* [The problem]
Take from the records below each line that holds "lines".

* [Data section]
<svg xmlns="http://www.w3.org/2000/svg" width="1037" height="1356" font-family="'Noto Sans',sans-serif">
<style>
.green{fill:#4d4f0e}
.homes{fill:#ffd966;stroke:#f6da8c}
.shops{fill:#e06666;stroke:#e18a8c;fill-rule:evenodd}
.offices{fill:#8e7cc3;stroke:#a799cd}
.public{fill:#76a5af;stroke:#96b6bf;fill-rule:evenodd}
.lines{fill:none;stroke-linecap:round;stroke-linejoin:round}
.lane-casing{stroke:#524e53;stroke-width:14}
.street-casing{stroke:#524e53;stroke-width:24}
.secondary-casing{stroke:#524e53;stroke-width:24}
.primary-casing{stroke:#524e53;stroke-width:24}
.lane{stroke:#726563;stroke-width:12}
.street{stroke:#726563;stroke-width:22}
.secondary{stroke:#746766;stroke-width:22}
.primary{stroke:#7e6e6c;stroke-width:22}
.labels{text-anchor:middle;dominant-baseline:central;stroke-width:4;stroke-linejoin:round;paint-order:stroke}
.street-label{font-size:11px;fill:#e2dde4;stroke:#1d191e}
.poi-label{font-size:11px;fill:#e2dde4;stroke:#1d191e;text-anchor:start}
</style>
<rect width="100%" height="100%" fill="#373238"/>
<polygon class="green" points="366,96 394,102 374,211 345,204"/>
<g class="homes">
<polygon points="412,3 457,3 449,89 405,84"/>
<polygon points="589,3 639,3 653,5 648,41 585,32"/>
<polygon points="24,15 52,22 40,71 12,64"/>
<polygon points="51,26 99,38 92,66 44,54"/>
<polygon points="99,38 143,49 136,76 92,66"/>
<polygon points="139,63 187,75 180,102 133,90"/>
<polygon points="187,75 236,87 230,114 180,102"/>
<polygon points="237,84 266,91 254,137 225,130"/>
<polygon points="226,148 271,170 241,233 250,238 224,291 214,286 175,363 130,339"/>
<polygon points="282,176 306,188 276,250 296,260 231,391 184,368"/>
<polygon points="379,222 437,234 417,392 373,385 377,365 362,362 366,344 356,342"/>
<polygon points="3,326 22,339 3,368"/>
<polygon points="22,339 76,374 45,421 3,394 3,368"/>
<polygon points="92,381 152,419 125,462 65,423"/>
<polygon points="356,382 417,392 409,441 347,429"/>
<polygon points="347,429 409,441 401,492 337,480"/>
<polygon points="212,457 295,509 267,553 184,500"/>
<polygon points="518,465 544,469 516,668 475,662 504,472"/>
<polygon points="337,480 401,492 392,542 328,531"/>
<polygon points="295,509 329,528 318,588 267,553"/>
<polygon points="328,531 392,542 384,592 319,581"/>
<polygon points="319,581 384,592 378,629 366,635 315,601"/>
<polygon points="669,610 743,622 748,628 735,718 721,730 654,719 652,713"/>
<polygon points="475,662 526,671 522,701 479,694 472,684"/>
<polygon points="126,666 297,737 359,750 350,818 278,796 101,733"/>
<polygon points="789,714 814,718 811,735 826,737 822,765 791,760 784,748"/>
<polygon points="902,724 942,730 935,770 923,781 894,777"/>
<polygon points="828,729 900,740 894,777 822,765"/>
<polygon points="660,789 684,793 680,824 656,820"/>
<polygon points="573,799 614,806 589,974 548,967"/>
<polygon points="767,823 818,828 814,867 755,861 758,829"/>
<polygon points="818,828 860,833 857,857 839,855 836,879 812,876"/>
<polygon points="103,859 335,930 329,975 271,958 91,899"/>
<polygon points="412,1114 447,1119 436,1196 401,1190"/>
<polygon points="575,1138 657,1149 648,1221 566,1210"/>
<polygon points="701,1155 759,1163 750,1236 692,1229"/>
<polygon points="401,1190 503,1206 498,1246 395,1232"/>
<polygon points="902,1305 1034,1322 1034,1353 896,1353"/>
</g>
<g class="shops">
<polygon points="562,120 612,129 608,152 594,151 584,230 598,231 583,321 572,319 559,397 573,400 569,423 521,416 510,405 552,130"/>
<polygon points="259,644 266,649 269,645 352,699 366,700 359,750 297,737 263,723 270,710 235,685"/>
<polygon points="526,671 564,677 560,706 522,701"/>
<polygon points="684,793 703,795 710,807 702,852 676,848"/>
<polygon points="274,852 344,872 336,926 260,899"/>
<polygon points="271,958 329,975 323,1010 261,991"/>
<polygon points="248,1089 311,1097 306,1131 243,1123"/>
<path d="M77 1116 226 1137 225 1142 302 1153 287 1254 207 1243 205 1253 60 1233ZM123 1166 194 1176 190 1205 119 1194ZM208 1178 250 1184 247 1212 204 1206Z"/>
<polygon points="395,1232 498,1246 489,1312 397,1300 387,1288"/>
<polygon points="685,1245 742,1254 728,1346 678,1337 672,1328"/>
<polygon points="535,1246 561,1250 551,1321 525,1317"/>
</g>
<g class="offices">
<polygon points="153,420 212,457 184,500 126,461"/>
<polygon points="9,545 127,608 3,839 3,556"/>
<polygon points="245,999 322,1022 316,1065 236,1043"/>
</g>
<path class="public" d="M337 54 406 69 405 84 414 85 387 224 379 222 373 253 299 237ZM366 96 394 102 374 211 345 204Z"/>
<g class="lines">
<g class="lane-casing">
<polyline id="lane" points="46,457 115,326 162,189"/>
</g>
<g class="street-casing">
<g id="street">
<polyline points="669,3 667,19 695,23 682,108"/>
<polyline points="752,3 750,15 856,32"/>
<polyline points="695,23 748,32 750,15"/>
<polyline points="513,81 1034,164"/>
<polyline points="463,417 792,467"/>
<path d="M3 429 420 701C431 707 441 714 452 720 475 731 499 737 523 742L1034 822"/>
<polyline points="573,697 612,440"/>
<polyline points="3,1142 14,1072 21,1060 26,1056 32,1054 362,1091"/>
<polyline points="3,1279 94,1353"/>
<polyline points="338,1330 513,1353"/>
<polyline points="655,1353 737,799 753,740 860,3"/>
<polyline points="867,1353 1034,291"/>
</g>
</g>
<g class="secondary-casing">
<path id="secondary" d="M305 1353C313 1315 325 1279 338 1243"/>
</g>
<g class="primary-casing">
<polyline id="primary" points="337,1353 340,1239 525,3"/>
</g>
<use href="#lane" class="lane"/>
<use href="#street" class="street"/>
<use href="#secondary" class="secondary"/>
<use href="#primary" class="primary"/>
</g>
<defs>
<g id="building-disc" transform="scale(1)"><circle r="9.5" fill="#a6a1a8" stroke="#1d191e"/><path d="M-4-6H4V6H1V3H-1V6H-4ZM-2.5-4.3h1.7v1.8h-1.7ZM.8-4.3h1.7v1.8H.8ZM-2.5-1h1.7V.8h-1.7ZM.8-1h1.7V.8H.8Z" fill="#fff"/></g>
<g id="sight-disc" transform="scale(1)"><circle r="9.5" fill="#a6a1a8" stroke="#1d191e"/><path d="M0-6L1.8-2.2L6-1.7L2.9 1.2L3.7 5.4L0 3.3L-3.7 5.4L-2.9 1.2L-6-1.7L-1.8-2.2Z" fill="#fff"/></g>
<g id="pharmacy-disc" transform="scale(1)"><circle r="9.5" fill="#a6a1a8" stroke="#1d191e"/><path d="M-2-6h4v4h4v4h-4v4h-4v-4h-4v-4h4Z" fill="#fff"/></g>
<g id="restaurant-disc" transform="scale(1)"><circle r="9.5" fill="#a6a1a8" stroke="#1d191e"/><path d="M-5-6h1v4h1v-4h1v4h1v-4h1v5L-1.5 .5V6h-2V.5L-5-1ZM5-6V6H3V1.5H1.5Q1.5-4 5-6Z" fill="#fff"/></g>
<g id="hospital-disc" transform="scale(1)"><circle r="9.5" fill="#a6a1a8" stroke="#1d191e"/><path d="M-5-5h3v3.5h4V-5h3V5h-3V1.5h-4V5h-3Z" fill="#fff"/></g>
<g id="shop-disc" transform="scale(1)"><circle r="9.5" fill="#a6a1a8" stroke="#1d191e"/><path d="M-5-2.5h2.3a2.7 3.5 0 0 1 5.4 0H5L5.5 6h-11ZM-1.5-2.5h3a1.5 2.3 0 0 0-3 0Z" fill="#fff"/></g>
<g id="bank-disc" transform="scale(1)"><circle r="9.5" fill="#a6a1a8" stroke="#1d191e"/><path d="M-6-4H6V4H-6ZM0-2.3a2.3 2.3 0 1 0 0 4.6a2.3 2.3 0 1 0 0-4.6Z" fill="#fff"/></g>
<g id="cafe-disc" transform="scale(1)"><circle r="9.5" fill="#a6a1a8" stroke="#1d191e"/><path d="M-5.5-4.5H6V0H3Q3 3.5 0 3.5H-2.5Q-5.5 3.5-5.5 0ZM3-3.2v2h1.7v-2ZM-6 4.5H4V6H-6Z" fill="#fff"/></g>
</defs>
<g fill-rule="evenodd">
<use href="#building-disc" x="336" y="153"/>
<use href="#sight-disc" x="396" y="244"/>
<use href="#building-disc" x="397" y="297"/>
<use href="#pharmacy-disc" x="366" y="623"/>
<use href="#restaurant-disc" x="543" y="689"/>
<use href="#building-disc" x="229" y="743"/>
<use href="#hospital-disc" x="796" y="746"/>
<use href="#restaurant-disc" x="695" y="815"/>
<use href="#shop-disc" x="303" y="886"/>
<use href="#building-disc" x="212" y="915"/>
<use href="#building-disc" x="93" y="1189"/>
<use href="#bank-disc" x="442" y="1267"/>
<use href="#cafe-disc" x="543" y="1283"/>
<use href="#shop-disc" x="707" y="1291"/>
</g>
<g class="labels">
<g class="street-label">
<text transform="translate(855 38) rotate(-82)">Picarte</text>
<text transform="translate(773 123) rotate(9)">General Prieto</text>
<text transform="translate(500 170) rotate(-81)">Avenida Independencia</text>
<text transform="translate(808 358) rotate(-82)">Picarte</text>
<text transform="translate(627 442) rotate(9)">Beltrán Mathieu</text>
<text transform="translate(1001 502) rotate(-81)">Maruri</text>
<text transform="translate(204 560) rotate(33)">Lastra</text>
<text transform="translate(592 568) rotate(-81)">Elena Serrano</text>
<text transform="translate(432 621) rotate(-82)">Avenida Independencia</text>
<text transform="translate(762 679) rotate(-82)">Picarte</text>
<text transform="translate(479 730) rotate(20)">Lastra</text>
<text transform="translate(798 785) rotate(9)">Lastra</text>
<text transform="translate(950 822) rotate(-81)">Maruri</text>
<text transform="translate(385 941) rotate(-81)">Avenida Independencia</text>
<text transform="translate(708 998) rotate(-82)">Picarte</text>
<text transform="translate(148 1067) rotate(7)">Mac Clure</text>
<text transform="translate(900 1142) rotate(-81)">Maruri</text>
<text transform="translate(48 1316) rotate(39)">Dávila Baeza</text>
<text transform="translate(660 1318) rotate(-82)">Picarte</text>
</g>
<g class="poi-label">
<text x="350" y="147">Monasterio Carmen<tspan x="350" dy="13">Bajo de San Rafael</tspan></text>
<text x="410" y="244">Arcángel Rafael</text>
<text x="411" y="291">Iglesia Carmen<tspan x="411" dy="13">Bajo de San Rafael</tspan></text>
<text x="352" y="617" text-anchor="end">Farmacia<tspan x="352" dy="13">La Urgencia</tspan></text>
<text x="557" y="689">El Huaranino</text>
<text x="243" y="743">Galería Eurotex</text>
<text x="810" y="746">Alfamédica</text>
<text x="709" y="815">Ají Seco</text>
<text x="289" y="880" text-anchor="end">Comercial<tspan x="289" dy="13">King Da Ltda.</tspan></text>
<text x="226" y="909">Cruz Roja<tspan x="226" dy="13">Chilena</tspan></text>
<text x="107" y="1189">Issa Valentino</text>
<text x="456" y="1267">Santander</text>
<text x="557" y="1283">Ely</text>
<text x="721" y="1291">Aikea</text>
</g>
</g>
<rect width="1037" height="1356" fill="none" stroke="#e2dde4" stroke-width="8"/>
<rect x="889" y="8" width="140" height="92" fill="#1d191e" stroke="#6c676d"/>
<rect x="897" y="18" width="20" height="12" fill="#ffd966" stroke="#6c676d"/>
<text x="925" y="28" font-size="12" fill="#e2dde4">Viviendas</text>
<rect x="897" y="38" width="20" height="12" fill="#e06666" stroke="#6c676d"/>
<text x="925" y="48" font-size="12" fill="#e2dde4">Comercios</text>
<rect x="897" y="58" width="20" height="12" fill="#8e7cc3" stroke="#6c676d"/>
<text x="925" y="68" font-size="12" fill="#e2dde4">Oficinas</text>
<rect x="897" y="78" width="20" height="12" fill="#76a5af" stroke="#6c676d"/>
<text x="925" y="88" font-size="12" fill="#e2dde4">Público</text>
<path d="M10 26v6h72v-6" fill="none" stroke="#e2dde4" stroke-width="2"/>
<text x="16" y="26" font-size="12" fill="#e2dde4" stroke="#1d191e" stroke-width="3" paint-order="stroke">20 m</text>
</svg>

* [Exercise answer]
.lines{fill:none;stroke-linecap:round;stroke-linejoin:round}
<g class="lines">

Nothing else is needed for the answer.